*Work to be completed*: Can you recast every line of the material below as a JSON list of strings, one string per line, with blank lines omitted?

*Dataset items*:
>> Begin
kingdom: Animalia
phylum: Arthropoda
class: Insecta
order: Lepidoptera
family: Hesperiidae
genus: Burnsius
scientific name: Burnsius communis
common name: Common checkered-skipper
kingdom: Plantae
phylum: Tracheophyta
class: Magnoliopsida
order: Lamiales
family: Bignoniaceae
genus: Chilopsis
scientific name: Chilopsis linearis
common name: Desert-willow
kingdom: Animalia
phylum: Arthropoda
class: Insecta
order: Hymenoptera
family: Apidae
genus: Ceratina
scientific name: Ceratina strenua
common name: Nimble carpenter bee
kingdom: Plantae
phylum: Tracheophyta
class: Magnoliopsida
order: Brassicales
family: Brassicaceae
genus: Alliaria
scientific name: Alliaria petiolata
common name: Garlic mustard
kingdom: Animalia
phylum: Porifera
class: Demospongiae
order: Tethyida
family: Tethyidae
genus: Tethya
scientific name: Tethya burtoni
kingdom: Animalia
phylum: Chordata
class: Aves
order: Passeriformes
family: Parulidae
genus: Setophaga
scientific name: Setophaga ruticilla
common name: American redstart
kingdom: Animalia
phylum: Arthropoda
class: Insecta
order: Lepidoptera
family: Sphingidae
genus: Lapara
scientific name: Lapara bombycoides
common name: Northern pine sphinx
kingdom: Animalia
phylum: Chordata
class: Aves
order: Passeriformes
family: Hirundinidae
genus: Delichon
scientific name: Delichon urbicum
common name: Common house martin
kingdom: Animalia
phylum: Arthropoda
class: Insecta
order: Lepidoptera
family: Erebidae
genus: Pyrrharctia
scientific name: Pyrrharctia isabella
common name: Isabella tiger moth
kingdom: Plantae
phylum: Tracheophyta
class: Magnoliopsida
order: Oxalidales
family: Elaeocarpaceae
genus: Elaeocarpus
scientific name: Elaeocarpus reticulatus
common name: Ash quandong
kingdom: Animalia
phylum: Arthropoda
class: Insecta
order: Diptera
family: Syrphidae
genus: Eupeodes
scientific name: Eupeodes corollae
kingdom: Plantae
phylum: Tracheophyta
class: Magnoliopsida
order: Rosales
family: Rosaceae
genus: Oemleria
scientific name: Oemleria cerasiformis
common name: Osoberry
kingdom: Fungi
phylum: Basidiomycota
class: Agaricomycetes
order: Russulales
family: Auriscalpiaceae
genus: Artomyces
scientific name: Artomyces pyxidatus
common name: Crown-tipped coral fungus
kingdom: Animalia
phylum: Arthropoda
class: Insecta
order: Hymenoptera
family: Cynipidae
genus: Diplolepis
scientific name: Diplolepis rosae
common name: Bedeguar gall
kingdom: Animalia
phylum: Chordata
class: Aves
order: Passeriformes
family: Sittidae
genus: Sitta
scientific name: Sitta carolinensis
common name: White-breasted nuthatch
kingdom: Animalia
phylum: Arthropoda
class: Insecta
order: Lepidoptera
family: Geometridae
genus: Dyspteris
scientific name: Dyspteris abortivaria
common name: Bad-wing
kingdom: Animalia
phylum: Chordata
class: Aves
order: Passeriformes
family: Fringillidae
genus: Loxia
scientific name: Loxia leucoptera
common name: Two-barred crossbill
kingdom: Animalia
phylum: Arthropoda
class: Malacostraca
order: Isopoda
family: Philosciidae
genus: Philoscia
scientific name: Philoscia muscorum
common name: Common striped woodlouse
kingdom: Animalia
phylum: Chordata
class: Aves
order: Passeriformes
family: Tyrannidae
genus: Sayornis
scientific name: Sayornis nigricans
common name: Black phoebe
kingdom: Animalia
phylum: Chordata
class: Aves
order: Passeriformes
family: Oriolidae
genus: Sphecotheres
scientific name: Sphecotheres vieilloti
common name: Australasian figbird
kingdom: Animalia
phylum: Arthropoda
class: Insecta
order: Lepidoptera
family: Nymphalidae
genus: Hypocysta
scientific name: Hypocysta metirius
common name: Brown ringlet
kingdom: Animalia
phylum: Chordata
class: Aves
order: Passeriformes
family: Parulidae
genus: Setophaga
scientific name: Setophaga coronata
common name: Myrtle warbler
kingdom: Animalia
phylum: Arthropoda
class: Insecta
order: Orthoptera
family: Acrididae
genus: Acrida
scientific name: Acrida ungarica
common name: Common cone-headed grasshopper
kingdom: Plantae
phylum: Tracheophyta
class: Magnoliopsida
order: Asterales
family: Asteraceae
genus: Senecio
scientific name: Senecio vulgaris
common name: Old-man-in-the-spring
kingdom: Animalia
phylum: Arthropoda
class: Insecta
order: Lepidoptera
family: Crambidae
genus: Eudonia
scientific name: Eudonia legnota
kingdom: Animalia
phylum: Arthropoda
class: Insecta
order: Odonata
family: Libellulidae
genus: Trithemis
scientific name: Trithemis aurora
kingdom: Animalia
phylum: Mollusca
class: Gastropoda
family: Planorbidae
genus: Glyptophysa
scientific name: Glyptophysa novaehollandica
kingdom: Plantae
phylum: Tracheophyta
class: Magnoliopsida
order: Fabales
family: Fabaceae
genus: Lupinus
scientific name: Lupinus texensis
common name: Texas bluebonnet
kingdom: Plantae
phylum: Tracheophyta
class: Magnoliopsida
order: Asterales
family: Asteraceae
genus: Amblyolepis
>> End
*Task result*:
[
  "kingdom: Animalia",
  "phylum: Arthropoda",
  "class: Insecta",
  "order: Lepidoptera",
  "family: Hesperiidae",
  "genus: Burnsius",
  "scientific name: Burnsius communis",
  "common name: Common checkered-skipper",
  "kingdom: Plantae",
  "phylum: Tracheophyta",
  "class: Magnoliopsida",
  "order: Lamiales",
  "family: Bignoniaceae",
  "genus: Chilopsis",
  "scientific name: Chilopsis linearis",
  "common name: Desert-willow",
  "kingdom: Animalia",
  "phylum: Arthropoda",
  "class: Insecta",
  "order: Hymenoptera",
  "family: Apidae",
  "genus: Ceratina",
  "scientific name: Ceratina strenua",
  "common name: Nimble carpenter bee",
  "kingdom: Plantae",
  "phylum: Tracheophyta",
  "class: Magnoliopsida",
  "order: Brassicales",
  "family: Brassicaceae",
  "genus: Alliaria",
  "scientific name: Alliaria petiolata",
  "common name: Garlic mustard",
  "kingdom: Animalia",
  "phylum: Porifera",
  "class: Demospongiae",
  "order: Tethyida",
  "family: Tethyidae",
  "genus: Tethya",
  "scientific name: Tethya burtoni",
  "kingdom: Animalia",
  "phylum: Chordata",
  "class: Aves",
  "order: Passeriformes",
  "family: Parulidae",
  "genus: Setophaga",
  "scientific name: Setophaga ruticilla",
  "common name: American redstart",
  "kingdom: Animalia",
  "phylum: Arthropoda",
  "class: Insecta",
  "order: Lepidoptera",
  "family: Sphingidae",
  "genus: Lapara",
  "scientific name: Lapara bombycoides",
  "common name: Northern pine sphinx",
  "kingdom: Animalia",
  "phylum: Chordata",
  "class: Aves",
  "order: Passeriformes",
  "family: Hirundinidae",
  "genus: Delichon",
  "scientific name: Delichon urbicum",
  "common name: Common house martin",
  "kingdom: Animalia",
  "phylum: Arthropoda",
  "class: Insecta",
  "order: Lepidoptera",
  "family: Erebidae",
  "genus: Pyrrharctia",
  "scientific name: Pyrrharctia isabella",
  "common name: Isabella tiger moth",
  "kingdom: Plantae",
  "phylum: Tracheophyta",
  "class: Magnoliopsida",
  "order: Oxalidales",
  "family: Elaeocarpaceae",
  "genus: Elaeocarpus",
  "scientific name: Elaeocarpus reticulatus",
  "common name: Ash quandong",
  "kingdom: Animalia",
  "phylum: Arthropoda",
  "class: Insecta",
  "order: Diptera",
  "family: Syrphidae",
  "genus: Eupeodes",
  "scientific name: Eupeodes corollae",
  "kingdom: Plantae",
  "phylum: Tracheophyta",
  "class: Magnoliopsida",
  "order: Rosales",
  "family: Rosaceae",
  "genus: Oemleria",
  "scientific name: Oemleria cerasiformis",
  "common name: Osoberry",
  "kingdom: Fungi",
  "phylum: Basidiomycota",
  "class: Agaricomycetes",
  "order: Russulales",
  "family: Auriscalpiaceae",
  "genus: Artomyces",
  "scientific name: Artomyces pyxidatus",
  "common name: Crown-tipped coral fungus",
  "kingdom: Animalia",
  "phylum: Arthropoda",
  "class: Insecta",
  "order: Hymenoptera",
  "family: Cynipidae",
  "genus: Diplolepis",
  "scientific name: Diplolepis rosae",
  "common name: Bedeguar gall",
  "kingdom: Animalia",
  "phylum: Chordata",
  "class: Aves",
  "order: Passeriformes",
  "family: Sittidae",
  "genus: Sitta",
  "scientific name: Sitta carolinensis",
  "common name: White-breasted nuthatch",
  "kingdom: Animalia",
  "phylum: Arthropoda",
  "class: Insecta",
  "order: Lepidoptera",
  "family: Geometridae",
  "genus: Dyspteris",
  "scientific name: Dyspteris abortivaria",
  "common name: Bad-wing",
  "kingdom: Animalia",
  "phylum: Chordata",
  "class: Aves",
  "order: Passeriformes",
  "family: Fringillidae",
  "genus: Loxia",
  "scientific name: Loxia leucoptera",
  "common name: Two-barred crossbill",
  "kingdom: Animalia",
  "phylum: Arthropoda",
  "class: Malacostraca",
  "order: Isopoda",
  "family: Philosciidae",
  "genus: Philoscia",
  "scientific name: Philoscia muscorum",
  "common name: Common striped woodlouse",
  "kingdom: Animalia",
  "phylum: Chordata",
  "class: Aves",
  "order: Passeriformes",
  "family: Tyrannidae",
  "genus: Sayornis",
  "scientific name: Sayornis nigricans",
  "common name: Black phoebe",
  "kingdom: Animalia",
  "phylum: Chordata",
  "class: Aves",
  "order: Passeriformes",
  "family: Oriolidae",
  "genus: Sphecotheres",
  "scientific name: Sphecotheres vieilloti",
  "common name: Australasian figbird",
  "kingdom: Animalia",
  "phylum: Arthropoda",
  "class: Insecta",
  "order: Lepidoptera",
  "family: Nymphalidae",
  "genus: Hypocysta",
  "scientific name: Hypocysta metirius",
  "common name: Brown ringlet",
  "kingdom: Animalia",
  "phylum: Chordata",
  "class: Aves",
  "order: Passeriformes",
  "family: Parulidae",
  "genus: Setophaga",
  "scientific name: Setophaga coronata",
  "common name: Myrtle warbler",
  "kingdom: Animalia",
  "phylum: Arthropoda",
  "class: Insecta",
  "order: Orthoptera",
  "family: Acrididae",
  "genus: Acrida",
  "scientific name: Acrida ungarica",
  "common name: Common cone-headed grasshopper",
  "kingdom: Plantae",
  "phylum: Tracheophyta",
  "class: Magnoliopsida",
  "order: Asterales",
  "family: Asteraceae",
  "genus: Senecio",
  "scientific name: Senecio vulgaris",
  "common name: Old-man-in-the-spring",
  "kingdom: Animalia",
  "phylum: Arthropoda",
  "class: Insecta",
  "order: Lepidoptera",
  "family: Crambidae",
  "genus: Eudonia",
  "scientific name: Eudonia legnota",
  "kingdom: Animalia",
  "phylum: Arthropoda",
  "class: Insecta",
  "order: Odonata",
  "family: Libellulidae",
  "genus: Trithemis",
  "scientific name: Trithemis aurora",
  "kingdom: Animalia",
  "phylum: Mollusca",
  "class: Gastropoda",
  "family: Planorbidae",
  "genus: Glyptophysa",
  "scientific name: Glyptophysa novaehollandica",
  "kingdom: Plantae",
  "phylum: Tracheophyta",
  "class: Magnoliopsida",
  "order: Fabales",
  "family: Fabaceae",
  "genus: Lupinus",
  "scientific name: Lupinus texensis",
  "common name: Texas bluebonnet",
  "kingdom: Plantae",
  "phylum: Tracheophyta",
  "class: Magnoliopsida",
  "order: Asterales",
  "family: Asteraceae",
  "genus: Amblyolepis"
]